*** Opening of Supplied records ***

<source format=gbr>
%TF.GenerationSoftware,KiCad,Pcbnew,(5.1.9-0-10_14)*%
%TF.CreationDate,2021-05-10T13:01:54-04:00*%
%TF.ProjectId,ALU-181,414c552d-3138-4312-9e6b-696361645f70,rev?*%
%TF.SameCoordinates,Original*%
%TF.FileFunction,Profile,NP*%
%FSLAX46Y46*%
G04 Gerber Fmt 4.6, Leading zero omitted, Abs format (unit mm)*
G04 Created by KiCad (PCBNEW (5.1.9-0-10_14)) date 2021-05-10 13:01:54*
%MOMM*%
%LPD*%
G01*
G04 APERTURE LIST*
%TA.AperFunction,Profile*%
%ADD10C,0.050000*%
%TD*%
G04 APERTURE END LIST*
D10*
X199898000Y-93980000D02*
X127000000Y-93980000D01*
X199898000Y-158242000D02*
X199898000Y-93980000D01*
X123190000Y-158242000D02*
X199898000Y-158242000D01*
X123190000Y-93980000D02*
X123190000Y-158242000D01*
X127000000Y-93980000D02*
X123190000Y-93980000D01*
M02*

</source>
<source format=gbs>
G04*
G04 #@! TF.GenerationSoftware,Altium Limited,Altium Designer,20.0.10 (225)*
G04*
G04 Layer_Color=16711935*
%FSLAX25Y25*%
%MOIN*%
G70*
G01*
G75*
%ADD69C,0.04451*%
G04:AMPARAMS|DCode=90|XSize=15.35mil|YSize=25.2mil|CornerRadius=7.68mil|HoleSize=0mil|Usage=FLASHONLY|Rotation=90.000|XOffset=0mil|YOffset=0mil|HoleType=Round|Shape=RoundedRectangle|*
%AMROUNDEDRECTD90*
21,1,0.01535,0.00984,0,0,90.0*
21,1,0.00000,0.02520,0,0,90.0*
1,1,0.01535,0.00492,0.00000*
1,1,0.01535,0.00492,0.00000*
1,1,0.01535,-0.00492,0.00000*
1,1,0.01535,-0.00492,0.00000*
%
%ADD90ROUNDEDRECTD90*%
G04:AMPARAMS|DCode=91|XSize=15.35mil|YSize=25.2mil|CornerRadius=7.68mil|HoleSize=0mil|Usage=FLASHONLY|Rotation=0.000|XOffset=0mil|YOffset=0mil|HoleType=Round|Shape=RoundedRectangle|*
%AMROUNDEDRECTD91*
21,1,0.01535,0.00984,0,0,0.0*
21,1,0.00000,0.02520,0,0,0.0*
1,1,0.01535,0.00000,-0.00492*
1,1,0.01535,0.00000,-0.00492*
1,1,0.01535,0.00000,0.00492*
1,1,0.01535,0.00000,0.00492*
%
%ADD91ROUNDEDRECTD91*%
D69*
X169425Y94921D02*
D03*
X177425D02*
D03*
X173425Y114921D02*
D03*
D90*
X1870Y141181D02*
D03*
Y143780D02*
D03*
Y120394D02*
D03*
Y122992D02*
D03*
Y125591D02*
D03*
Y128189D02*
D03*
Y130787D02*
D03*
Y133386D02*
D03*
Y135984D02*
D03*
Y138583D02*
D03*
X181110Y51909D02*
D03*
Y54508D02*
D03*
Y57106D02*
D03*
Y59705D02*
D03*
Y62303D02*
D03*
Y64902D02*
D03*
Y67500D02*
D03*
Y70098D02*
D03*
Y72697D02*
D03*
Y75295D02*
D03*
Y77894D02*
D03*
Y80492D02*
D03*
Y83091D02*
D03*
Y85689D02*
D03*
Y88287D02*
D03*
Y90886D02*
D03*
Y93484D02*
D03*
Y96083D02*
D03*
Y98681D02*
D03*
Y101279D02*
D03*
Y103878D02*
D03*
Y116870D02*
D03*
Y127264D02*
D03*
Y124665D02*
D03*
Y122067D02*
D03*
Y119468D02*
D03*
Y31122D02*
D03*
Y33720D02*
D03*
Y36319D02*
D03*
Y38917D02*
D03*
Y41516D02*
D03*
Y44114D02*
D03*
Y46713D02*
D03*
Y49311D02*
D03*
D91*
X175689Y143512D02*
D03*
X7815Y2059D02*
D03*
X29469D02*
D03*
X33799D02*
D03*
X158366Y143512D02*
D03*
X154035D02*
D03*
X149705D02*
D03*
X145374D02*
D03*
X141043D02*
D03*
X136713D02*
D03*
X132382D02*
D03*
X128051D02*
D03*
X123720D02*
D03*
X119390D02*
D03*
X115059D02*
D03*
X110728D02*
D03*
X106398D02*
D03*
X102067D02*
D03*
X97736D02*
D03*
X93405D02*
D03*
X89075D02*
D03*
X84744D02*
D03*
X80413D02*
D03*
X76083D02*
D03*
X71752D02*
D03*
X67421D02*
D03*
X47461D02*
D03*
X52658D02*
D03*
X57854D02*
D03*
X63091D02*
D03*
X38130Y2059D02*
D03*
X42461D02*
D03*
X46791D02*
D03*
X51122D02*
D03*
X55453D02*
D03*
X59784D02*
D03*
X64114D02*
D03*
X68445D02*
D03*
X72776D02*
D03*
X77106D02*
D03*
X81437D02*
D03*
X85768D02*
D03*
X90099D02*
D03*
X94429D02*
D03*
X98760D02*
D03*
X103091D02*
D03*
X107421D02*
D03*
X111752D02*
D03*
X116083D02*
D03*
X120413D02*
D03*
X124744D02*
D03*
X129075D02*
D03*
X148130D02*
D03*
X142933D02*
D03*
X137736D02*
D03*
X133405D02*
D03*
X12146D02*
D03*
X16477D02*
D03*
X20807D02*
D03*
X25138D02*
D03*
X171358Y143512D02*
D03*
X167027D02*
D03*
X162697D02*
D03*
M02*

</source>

*** Close of Supplied records ***
*** Opening of Supplied records ***

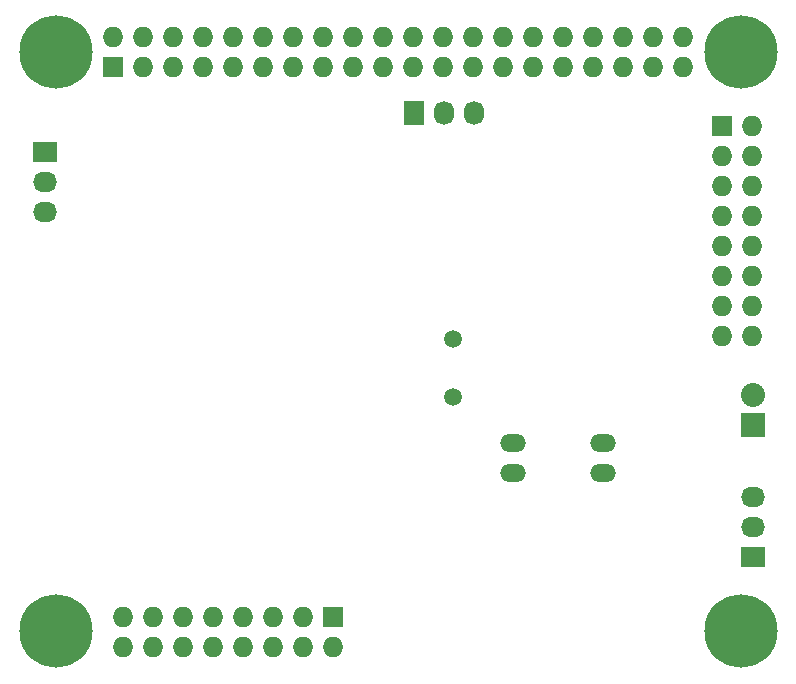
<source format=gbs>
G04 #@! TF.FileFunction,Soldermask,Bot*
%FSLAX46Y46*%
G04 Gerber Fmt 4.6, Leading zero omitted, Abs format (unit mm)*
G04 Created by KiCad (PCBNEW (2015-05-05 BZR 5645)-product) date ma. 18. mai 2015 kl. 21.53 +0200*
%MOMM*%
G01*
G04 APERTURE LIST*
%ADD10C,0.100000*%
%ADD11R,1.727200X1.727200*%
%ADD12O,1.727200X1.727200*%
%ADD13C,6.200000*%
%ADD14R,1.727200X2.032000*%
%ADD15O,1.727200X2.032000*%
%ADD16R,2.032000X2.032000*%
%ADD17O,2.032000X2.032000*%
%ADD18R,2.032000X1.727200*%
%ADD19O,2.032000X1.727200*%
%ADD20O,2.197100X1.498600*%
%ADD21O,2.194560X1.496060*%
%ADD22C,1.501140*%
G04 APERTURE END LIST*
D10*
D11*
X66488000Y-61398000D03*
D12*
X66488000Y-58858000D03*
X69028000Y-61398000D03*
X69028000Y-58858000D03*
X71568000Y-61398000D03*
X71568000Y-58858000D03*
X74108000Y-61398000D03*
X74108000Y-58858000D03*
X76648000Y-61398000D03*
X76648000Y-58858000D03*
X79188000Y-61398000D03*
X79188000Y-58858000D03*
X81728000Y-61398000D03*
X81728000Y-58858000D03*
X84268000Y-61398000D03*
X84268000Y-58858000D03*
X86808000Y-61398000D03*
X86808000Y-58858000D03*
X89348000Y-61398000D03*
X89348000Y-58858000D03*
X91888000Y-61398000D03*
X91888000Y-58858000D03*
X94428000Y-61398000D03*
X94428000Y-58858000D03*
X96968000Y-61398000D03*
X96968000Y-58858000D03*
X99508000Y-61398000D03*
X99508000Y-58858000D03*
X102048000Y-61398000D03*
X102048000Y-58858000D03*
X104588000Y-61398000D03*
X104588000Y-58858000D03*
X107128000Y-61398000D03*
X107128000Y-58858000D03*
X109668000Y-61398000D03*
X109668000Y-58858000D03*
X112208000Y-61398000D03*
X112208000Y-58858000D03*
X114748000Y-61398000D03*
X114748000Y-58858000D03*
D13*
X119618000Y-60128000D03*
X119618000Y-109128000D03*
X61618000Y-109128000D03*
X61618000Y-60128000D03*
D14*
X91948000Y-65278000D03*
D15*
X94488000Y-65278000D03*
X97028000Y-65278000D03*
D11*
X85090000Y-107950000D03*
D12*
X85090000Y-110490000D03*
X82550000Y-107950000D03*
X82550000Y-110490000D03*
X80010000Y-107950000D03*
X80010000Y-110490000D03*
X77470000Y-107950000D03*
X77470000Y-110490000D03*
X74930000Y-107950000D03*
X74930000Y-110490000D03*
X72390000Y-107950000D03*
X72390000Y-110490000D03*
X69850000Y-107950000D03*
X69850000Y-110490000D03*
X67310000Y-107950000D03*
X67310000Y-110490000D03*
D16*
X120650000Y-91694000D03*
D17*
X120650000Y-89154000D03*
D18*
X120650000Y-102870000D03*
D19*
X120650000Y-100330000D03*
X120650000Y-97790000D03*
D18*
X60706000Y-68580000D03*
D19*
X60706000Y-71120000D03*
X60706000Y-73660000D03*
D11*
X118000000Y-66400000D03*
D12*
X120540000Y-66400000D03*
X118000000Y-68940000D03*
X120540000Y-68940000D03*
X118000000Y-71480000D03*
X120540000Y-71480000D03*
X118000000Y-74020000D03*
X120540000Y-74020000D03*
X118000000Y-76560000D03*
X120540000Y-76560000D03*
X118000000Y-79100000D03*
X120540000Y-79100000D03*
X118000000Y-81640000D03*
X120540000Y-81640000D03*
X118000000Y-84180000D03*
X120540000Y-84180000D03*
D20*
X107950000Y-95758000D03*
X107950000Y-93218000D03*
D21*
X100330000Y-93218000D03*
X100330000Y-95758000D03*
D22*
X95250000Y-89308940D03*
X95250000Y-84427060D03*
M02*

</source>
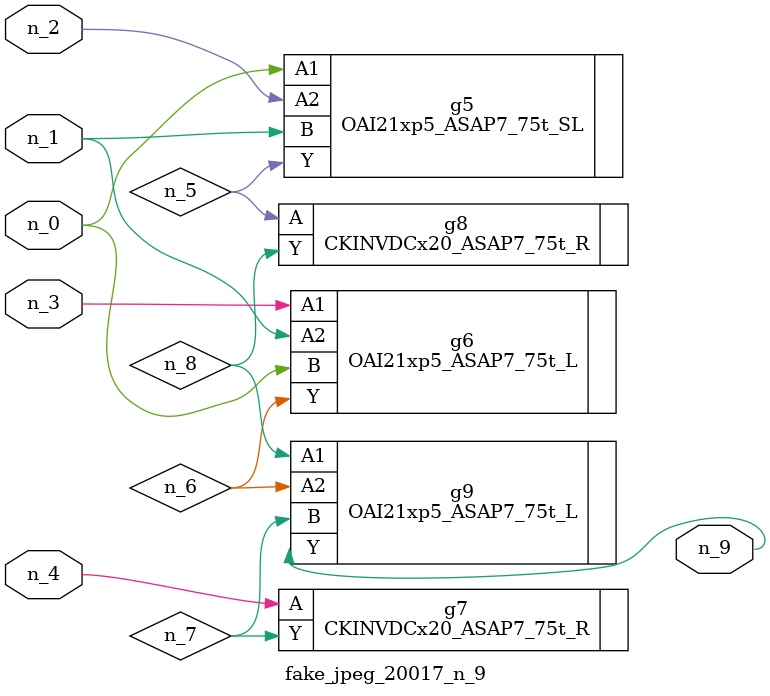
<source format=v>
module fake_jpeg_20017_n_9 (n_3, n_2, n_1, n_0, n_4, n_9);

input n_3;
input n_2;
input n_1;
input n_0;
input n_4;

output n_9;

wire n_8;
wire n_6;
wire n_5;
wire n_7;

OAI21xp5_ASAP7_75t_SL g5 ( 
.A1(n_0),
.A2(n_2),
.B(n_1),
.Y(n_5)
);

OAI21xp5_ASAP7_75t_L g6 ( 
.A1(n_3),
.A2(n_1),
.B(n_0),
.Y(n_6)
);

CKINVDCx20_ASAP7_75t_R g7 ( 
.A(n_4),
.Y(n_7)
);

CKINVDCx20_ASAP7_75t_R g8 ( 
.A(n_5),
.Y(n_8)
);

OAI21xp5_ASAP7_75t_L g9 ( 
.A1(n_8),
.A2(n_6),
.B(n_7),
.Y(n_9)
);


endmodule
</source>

*** Close of Supplied records ***
*** Opening of Supplied records ***

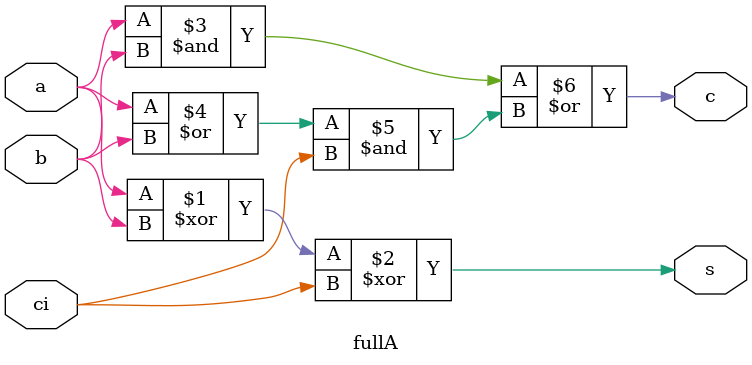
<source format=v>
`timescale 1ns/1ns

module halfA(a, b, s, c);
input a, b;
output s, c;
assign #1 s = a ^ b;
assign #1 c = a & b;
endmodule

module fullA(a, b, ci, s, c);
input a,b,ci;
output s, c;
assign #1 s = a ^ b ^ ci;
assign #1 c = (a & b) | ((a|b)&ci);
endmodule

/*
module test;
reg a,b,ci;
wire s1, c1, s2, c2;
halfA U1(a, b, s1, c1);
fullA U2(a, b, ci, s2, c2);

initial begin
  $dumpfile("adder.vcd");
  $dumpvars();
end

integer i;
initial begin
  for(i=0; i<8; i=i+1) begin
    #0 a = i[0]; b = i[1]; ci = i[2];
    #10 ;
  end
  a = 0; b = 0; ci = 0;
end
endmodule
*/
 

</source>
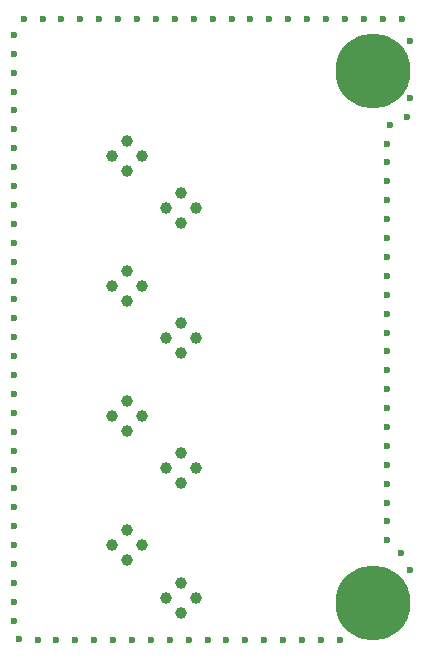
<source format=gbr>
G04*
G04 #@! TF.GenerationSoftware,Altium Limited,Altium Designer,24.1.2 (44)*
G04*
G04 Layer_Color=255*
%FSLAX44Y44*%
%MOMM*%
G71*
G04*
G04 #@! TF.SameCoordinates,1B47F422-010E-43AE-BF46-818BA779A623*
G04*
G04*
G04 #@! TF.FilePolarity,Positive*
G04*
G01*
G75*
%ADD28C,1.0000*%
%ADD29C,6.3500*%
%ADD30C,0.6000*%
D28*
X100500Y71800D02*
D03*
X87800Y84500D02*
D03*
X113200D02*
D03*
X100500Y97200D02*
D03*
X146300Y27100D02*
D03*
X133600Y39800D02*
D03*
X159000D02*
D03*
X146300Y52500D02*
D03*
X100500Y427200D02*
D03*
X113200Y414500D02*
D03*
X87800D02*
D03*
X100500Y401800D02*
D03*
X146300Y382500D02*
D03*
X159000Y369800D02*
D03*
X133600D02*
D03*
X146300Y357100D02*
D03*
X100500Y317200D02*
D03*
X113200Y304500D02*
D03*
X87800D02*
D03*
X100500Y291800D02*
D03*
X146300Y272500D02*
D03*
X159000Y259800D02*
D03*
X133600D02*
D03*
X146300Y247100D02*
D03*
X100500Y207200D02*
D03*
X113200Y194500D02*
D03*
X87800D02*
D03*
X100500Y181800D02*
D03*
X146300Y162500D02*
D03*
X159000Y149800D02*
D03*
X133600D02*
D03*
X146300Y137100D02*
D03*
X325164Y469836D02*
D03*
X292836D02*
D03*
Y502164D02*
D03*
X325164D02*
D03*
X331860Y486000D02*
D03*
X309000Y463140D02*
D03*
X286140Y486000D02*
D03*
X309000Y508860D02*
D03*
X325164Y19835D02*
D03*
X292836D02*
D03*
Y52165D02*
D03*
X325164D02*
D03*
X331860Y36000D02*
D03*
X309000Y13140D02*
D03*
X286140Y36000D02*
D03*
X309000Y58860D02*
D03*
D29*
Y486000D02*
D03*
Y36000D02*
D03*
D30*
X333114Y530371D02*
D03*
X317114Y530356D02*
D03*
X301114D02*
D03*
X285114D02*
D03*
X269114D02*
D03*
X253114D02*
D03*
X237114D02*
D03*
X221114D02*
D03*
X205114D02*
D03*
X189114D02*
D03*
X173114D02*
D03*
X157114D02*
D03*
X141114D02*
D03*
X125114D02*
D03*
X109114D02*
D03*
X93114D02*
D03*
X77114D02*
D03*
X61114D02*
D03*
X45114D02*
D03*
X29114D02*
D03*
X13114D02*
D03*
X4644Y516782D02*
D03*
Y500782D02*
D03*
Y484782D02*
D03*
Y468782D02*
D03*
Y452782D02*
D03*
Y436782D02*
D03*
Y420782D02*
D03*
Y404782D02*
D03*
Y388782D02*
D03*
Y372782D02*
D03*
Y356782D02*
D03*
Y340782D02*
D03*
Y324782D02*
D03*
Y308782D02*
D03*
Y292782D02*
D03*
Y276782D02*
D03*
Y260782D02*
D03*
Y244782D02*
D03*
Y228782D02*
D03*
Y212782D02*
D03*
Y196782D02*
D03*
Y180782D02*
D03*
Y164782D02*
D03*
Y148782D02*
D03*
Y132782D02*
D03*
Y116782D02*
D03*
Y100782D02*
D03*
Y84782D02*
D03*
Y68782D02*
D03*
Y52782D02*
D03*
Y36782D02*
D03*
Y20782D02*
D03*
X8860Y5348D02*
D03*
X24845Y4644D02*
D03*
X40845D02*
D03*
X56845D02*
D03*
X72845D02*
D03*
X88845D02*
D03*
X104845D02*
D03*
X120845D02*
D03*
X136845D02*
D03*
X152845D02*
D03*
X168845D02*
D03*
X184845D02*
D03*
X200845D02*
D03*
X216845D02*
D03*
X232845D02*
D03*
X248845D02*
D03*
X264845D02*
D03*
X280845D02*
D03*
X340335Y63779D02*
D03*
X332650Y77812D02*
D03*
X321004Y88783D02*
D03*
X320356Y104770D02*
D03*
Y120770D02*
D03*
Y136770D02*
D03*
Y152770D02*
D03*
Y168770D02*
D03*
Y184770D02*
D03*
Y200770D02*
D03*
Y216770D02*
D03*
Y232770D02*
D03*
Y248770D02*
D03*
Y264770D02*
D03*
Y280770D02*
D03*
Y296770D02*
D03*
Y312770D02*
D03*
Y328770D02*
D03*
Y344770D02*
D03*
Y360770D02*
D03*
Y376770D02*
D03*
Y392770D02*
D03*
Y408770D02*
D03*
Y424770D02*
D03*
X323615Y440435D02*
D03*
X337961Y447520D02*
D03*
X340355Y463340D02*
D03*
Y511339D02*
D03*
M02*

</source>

*** Close of Supplied records ***

→ Description of the task:
Go through the entries above and report every line in which the word "assign" appears.

→ The answer:
assign #1 s = a ^ b;
assign #1 c = a & b;
assign #1 s = a ^ b ^ ci;
assign #1 c = (a & b) | ((a|b)&ci);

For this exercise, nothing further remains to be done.